The two companies that separate themselves from the rest, SSAB of Sweden and thyssenkrupp of Germany, scoring 46.2 and 41.9 respectively, are not there because they have arrived. They are there because they have made the structural commitments that the others have deferred: retirement plans for blast furnace capacity, no reinvestment in coal-based assets, and credible pathways toward green iron. The distance between them and the rest of the field is instructive. It is not primarily a distance in ambition. It is a distance in structural decision-making.
The worst performers, Nippon Steel at 16.8 and HBIS at 8.3, illustrate the other end of this logic. Nippon Steel has a net zero target. It has also continued its structural reliance on coal-based blast furnaces and expanded its global asset base, including into the United States and India, without sufficient disclosure of the emissions responsibilities that expansion brings. A net zero target at headquarters does not automatically apply to overseas acquisitions made with coal-heavy operating models. That gap, between the stated destination and the physical reality of what is being built and bought, is where transition readiness actually lives.
This matters beyond the steel sector because the pattern is not unique to it. Across heavy industry, the last decade has produced an extraordinary proliferation of net zero commitments. The commitments are real in the sense that they were made.

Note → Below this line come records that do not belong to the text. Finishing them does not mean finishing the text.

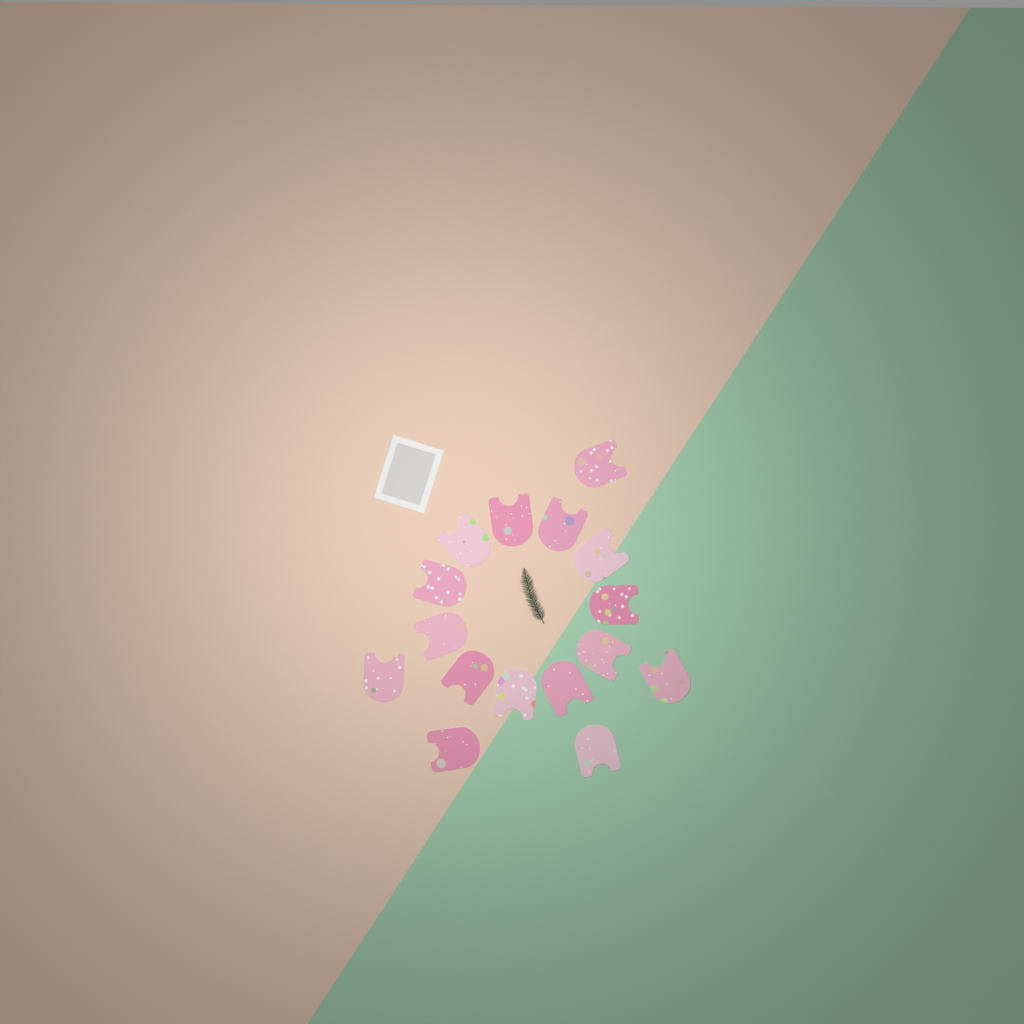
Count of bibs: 16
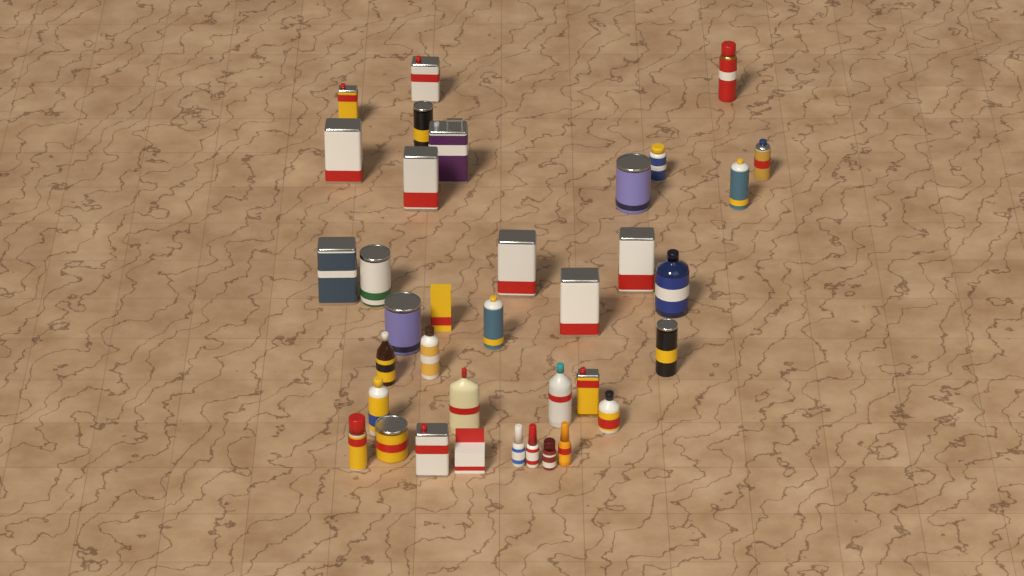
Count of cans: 23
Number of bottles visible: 11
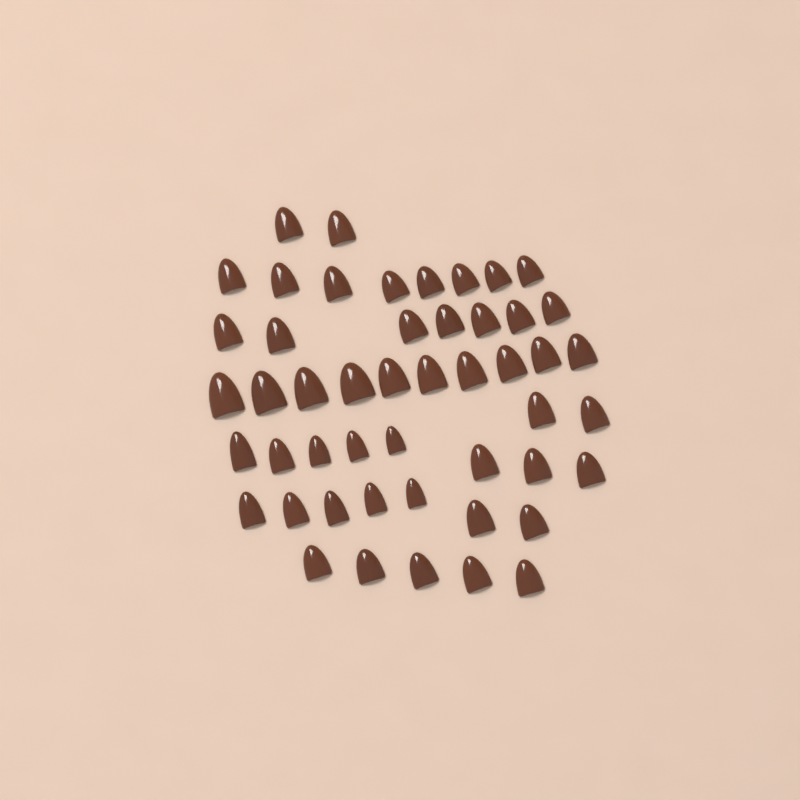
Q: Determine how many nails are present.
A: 49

What has not followed, in most cases, is the parallel reconfiguration of assets, capital allocation, and supply chain decisions that would make them credible. Target-setting has become, in effect, a substitute for transition planning rather than an expression of it.
The SteelWatch scorecard is useful because it creates accountability architecture around a distinction that has been too easy to blur. A company that has set a 2050 net zero target but is still relining blast furnaces and has no green iron in its supply chain is not a company in transition. It is a company with a target. These are different things, and the difference is measurable.
What the scorecard does, and what this kind of tracking will increasingly do across sectors, is make the space between announcement and action visible, year on year. Scores are expected to rise as companies move. The question is which ones will move structurally, and which ones will continue optimising the language of their targets while the assets underneath remain unchanged.
The answer, for most of the 18 companies assessed, is not yet determined. But the clock embedded in those blast furnaces is not waiting for the language to improve.